§ To do: Produce a word-for-word copy of the data that follows, excluding images.

§ Text-based design files:
---

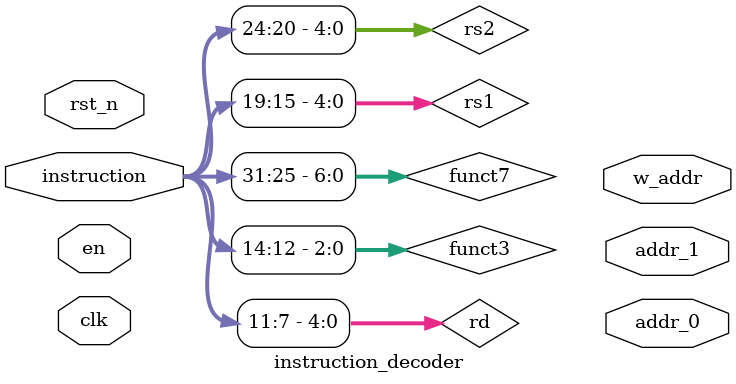
<source format=v>
module instruction_decoder#(
    parameter XLEN = 32,
    parameter OPCODE_LEN = 7,
	parameter REG_FILE_DEPTH = 32,
    parameter REG_FILE_ADDR_LEN = $clog2(REG_FILE_DEPTH)
)(
    input clk,
    input rst_n,
    input en,

    input [XLEN-1:0] instruction,
    
    output [REG_FILE_ADDR_LEN-1:0] addr_0,
    output [REG_FILE_ADDR_LEN-1:0] addr_1,
    output [REG_FILE_ADDR_LEN-1:0] w_addr
);


    reg instr_beq, instr_bne, instr_blt, instr_bge, instr_bltu, instr_bgeu, instr_addi, instr_slti, instr_sltiu, instr_xori, instr_ori, instr_andi, instr_add, instr_sub, instr_sll, instr_slt, instr_sltu, instr_xor, instr_srl, instr_sra, instr_or, instr_and;

    // Following registers are indicating the instruction type
    reg is_type_R, is_type_I, is_type_S, is_type_U;

    // Following registers are holding different parts of the instruction
    // Validity of the data contain in them depends on the tpe of instruction
    reg [2:0] funct3;
    reg [6:0] funct7;
    reg [REG_FILE_ADDR_LEN-1:0] rs1, rs2, rd;


    // reset instruction registers
    always @(negedge clk) begin 
        if (!rst_n) begin
            instr_beq   <= 0;
            instr_bne   <= 0;
            instr_blt   <= 0;
            instr_bge   <= 0;
            instr_bltu  <= 0;
            instr_bgeu  <= 0;

            instr_addi  <= 0;
            instr_slti  <= 0;
            instr_sltiu <= 0;
            instr_xori  <= 0;
            instr_ori   <= 0;
            instr_andi  <= 0;

            instr_add   <= 0;
            instr_sub   <= 0;
            instr_sll   <= 0;
            instr_slt   <= 0;
            instr_sltu  <= 0;
            instr_xor   <= 0;
            instr_srl   <= 0;
            instr_sra   <= 0;
            instr_or    <= 0;
            instr_and   <= 0;
        end
    end

    always @(*) begin
        is_type_R  = (instruction[OPCODE_LEN-1:0] == 7'b0110011);
        is_type_I  = (instruction[OPCODE_LEN-1:0] == 7'b0010011);
        is_type_S  = (instruction[OPCODE_LEN-1:0] == 7'b0100011);
        is_type_U  = (instruction[OPCODE_LEN-1:0] == 7'b0000011);

        funct3 = instruction[14:12];
        funct7 = instruction[31:25];
        rd     = instruction[11:7];
        rs1    = instruction[19:15];
        rs2    = instruction[24:20];
    end

endmodule

</source>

---

§ Task answer:
<source format=v>
module instruction_decoder#(
    parameter XLEN = 32,
    parameter OPCODE_LEN = 7,
	parameter REG_FILE_DEPTH = 32,
    parameter REG_FILE_ADDR_LEN = $clog2(REG_FILE_DEPTH)
)(
    input clk,
    input rst_n,
    input en,

    input [XLEN-1:0] instruction,
    
    output [REG_FILE_ADDR_LEN-1:0] addr_0,
    output [REG_FILE_ADDR_LEN-1:0] addr_1,
    output [REG_FILE_ADDR_LEN-1:0] w_addr
);


    reg instr_beq, instr_bne, instr_blt, instr_bge, instr_bltu, instr_bgeu, instr_addi, instr_slti, instr_sltiu, instr_xori, instr_ori, instr_andi, instr_add, instr_sub, instr_sll, instr_slt, instr_sltu, instr_xor, instr_srl, instr_sra, instr_or, instr_and;

    // Following registers are indicating the instruction type
    reg is_type_R, is_type_I, is_type_S, is_type_U;

    // Following registers are holding different parts of the instruction
    // Validity of the data contain in them depends on the tpe of instruction
    reg [2:0] funct3;
    reg [6:0] funct7;
    reg [REG_FILE_ADDR_LEN-1:0] rs1, rs2, rd;


    // reset instruction registers
    always @(negedge clk) begin 
        if (!rst_n) begin
            instr_beq   <= 0;
            instr_bne   <= 0;
            instr_blt   <= 0;
            instr_bge   <= 0;
            instr_bltu  <= 0;
            instr_bgeu  <= 0;

            instr_addi  <= 0;
            instr_slti  <= 0;
            instr_sltiu <= 0;
            instr_xori  <= 0;
            instr_ori   <= 0;
            instr_andi  <= 0;

            instr_add   <= 0;
            instr_sub   <= 0;
            instr_sll   <= 0;
            instr_slt   <= 0;
            instr_sltu  <= 0;
            instr_xor   <= 0;
            instr_srl   <= 0;
            instr_sra   <= 0;
            instr_or    <= 0;
            instr_and   <= 0;
        end
    end

    always @(*) begin
        is_type_R  = (instruction[OPCODE_LEN-1:0] == 7'b0110011);
        is_type_I  = (instruction[OPCODE_LEN-1:0] == 7'b0010011);
        is_type_S  = (instruction[OPCODE_LEN-1:0] == 7'b0100011);
        is_type_U  = (instruction[OPCODE_LEN-1:0] == 7'b0000011);

        funct3 = instruction[14:12];
        funct7 = instruction[31:25];
        rd     = instruction[11:7];
        rs1    = instruction[19:15];
        rs2    = instruction[24:20];
    end

endmodule

</source>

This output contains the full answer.